**Texto fornecido**

Ação divina
08/08/2025
Por Michelli Possmozer
Em Dubai, onde o som que ecoa das mesquitas convoca os muçulmanos a fazerem suas preces cinco vezes ao dia, vivem, aproximadamente, 3,6 milhões de pessoas, em sua maioria, estrangeiras. Conhecida por sua arquitetura futurista e pela imensa diversidade cultural, a cidade, construída no deserto, nos Emirados Árabes Unidos (EAU), reúne povos de mais de 200 países. Unindo modernidade e tradição, com temperaturas que podem chegar a 50º C no verão, Dubai atrai milhões de turistas ano após ano, mas também aqueles que buscam cumprir o Ide de Jesus (Mc 16.15; Mt 28.19,20).

**Partes do exercício**
A – Reproduza tudo o que vai de "Ação divina" até "16.15; Mt 28.19,20)." no texto sobre Dubai.
B – Segundo o texto sobre Dubai, quantas pessoas vivem na cidade, aproximadamente?
C – Leve adiante o texto sobre Dubai a partir do ponto em que ele para.
Não é preciso usar os registros.

(Entradas de dados extraídos)
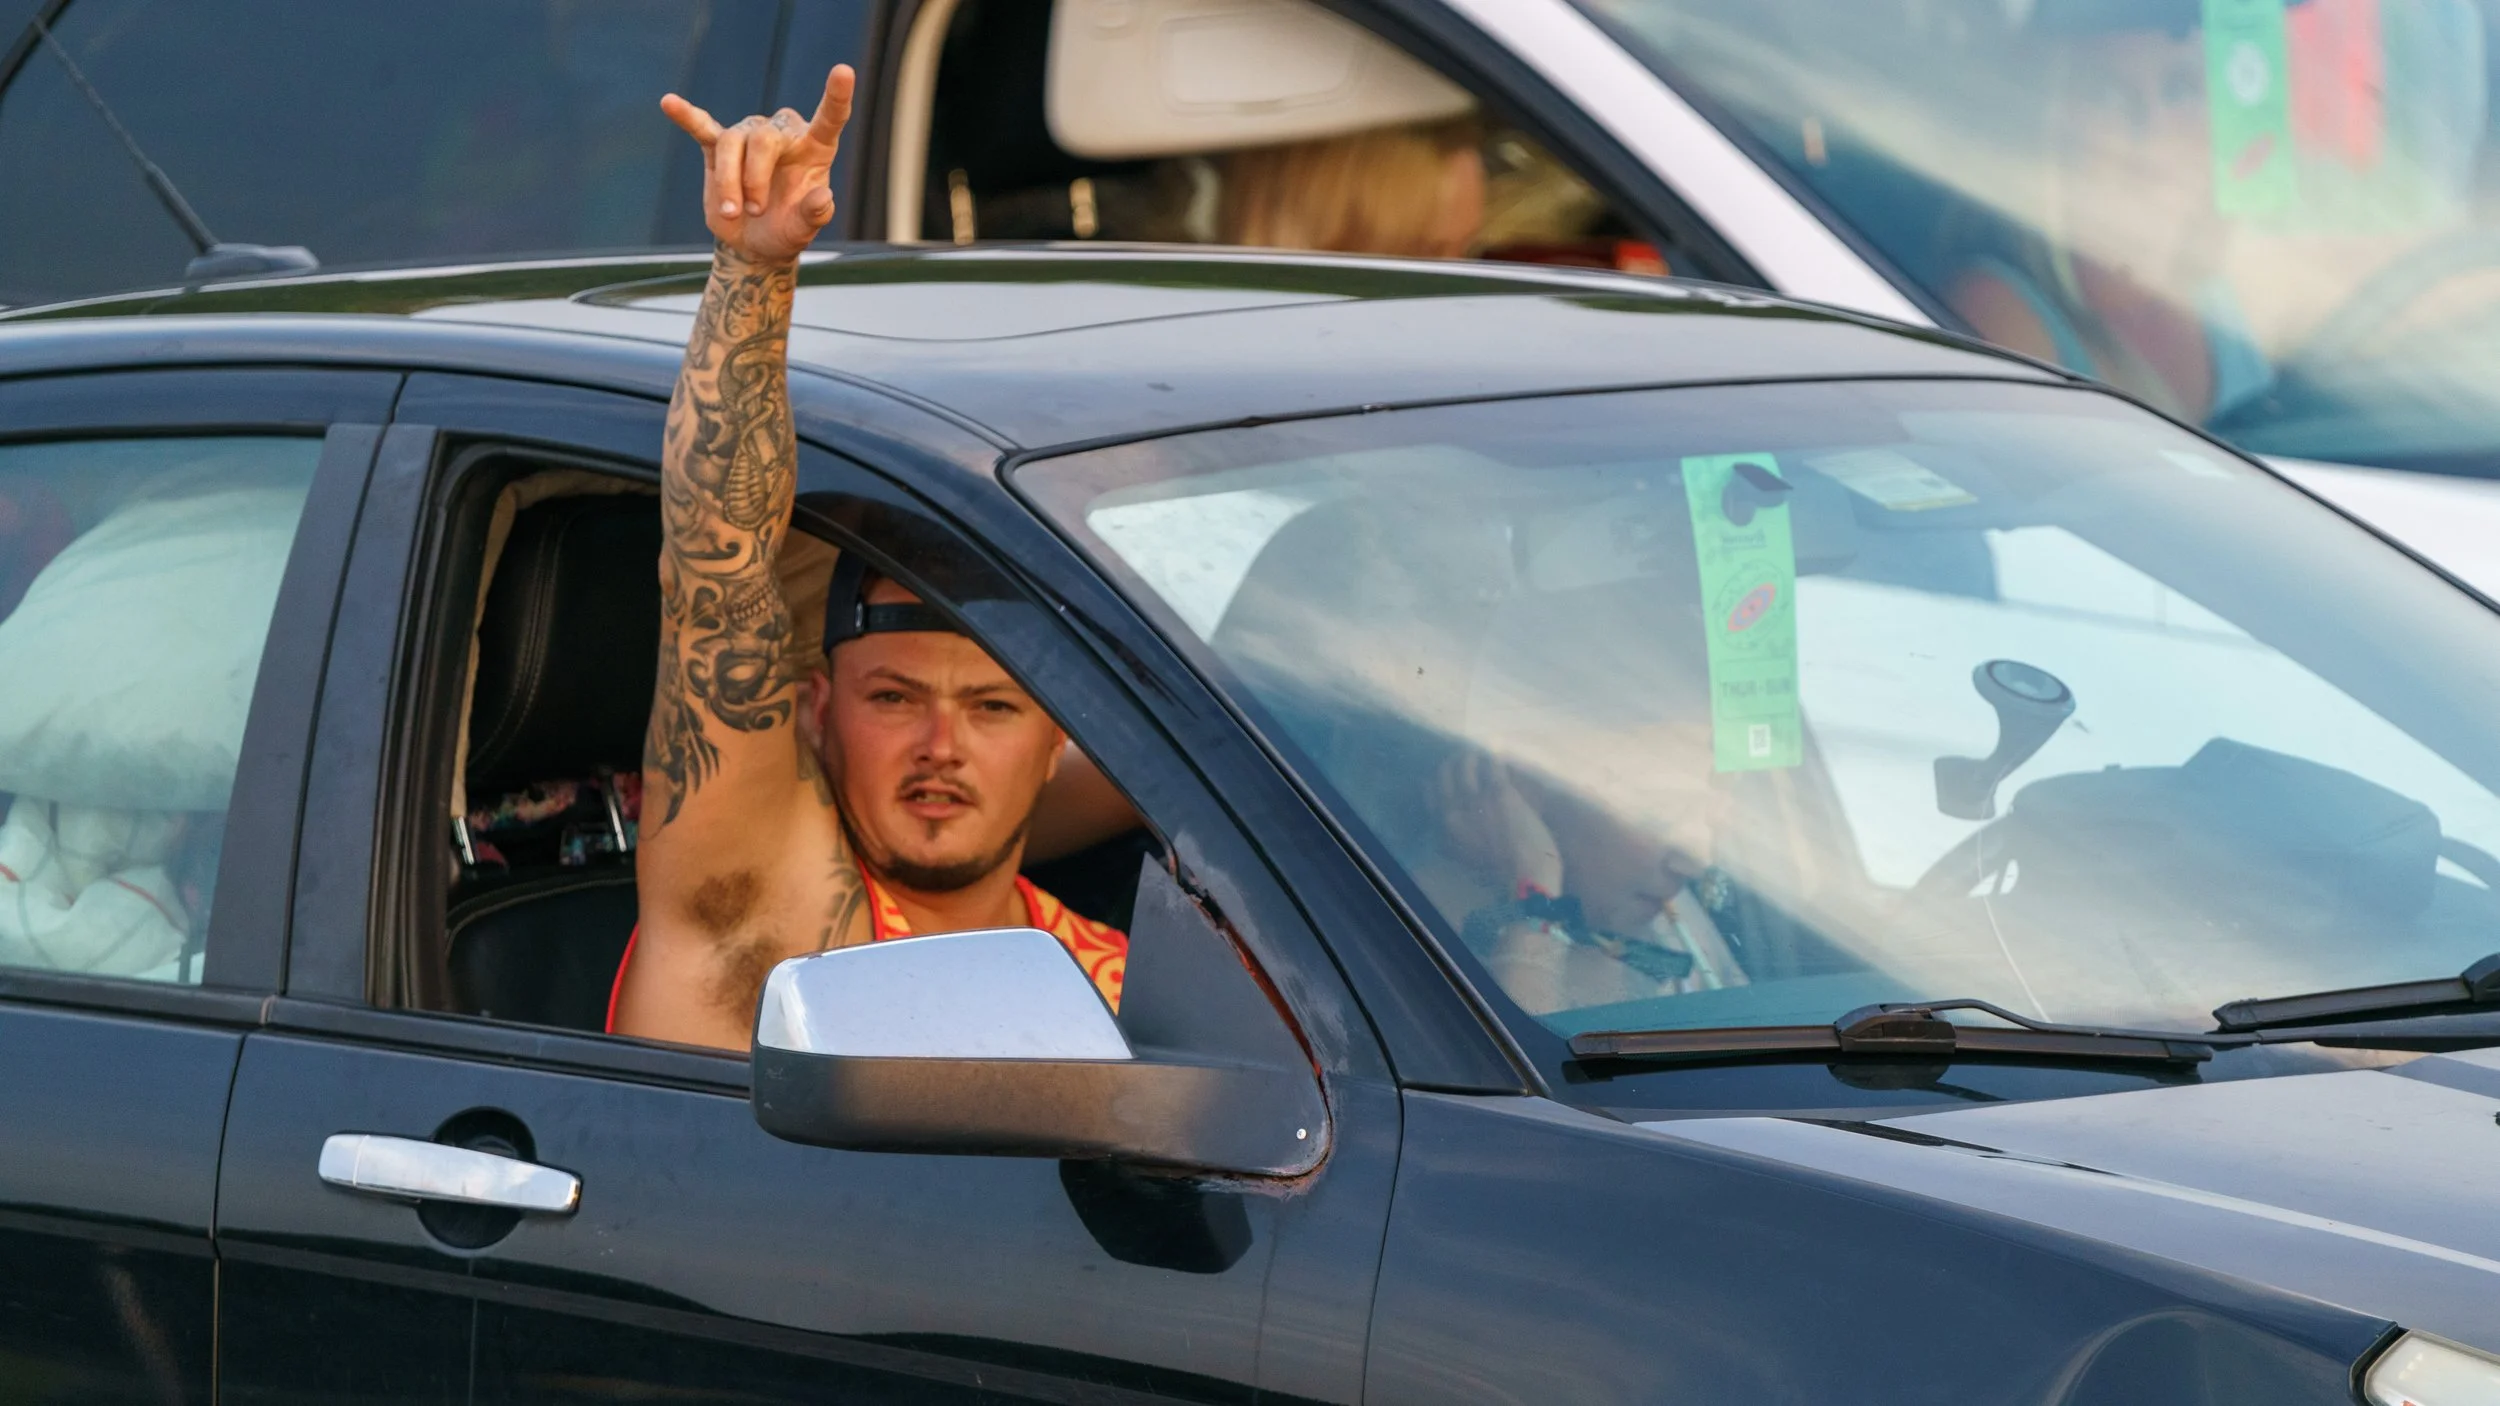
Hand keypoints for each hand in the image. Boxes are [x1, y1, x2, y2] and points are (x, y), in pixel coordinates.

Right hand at [661, 64, 853, 264]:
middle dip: (754, 179)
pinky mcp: (718, 147)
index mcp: (814, 148)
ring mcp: (749, 137)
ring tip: (731, 213)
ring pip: (732, 143)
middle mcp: (782, 135)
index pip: (830, 118)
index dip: (836, 95)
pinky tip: (669, 102)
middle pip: (764, 138)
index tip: (844, 71)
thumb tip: (822, 197)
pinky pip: (702, 126)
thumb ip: (814, 214)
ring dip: (729, 181)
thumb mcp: (804, 230)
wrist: (754, 244)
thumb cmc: (787, 231)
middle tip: (755, 212)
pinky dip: (686, 116)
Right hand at [1436, 751, 1562, 898]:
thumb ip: (1452, 843)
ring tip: (1477, 754)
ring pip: (1465, 766)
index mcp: (1443, 831)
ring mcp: (1475, 800)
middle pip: (1444, 776)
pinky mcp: (1499, 793)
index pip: (1429, 795)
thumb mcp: (1465, 860)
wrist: (1525, 878)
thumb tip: (1445, 828)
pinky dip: (1492, 757)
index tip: (1440, 775)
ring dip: (1470, 757)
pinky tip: (1495, 753)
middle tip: (1459, 758)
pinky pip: (1491, 766)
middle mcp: (1453, 812)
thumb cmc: (1499, 874)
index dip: (1434, 781)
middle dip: (1450, 764)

**Respostas do exercício**
A –
Ação divina
08/08/2025
Por Michelli Possmozer
Em Dubai, onde o som que ecoa das mesquitas convoca os muçulmanos a fazerem suas preces cinco vezes ao dia, vivem, aproximadamente, 3,6 milhões de pessoas, em sua maioria, estrangeiras. Conhecida por sua arquitetura futurista e pela imensa diversidade cultural, a cidade, construída no deserto, nos Emirados Árabes Unidos (EAU), reúne povos de mais de 200 países. Unindo modernidade e tradição, com temperaturas que podem chegar a 50º C no verão, Dubai atrai milhões de turistas ano após ano, mas também aqueles que buscam cumprir o Ide de Jesus (Mc 16.15; Mt 28.19,20).

B – Cerca de 3,6 milhões de pessoas.

C –
Naquela nação, em que o islamismo é a religião oficial e a pregação cristã pública é proibida, igrejas evangélicas vêm atuando de modo discreto. Por lei, apenas estrangeiros podem frequentá-las, sendo vetada qualquer ação de proselitismo. Porém, apesar das restrições impostas pelo regime islamita, cristãos brasileiros têm encontrado maneiras de compartilhar a fé no emirado, espalhando a luz do Evangelho de Cristo e dando testemunho da vida transformada por Jesus. Desse modo, seja por meio da comunhão nas casas, seja nos templos, a graça de Deus brilha naquela porção do
Oriente Médio.

Foto: Divulgação / International Brazilian Fellowship (IBF)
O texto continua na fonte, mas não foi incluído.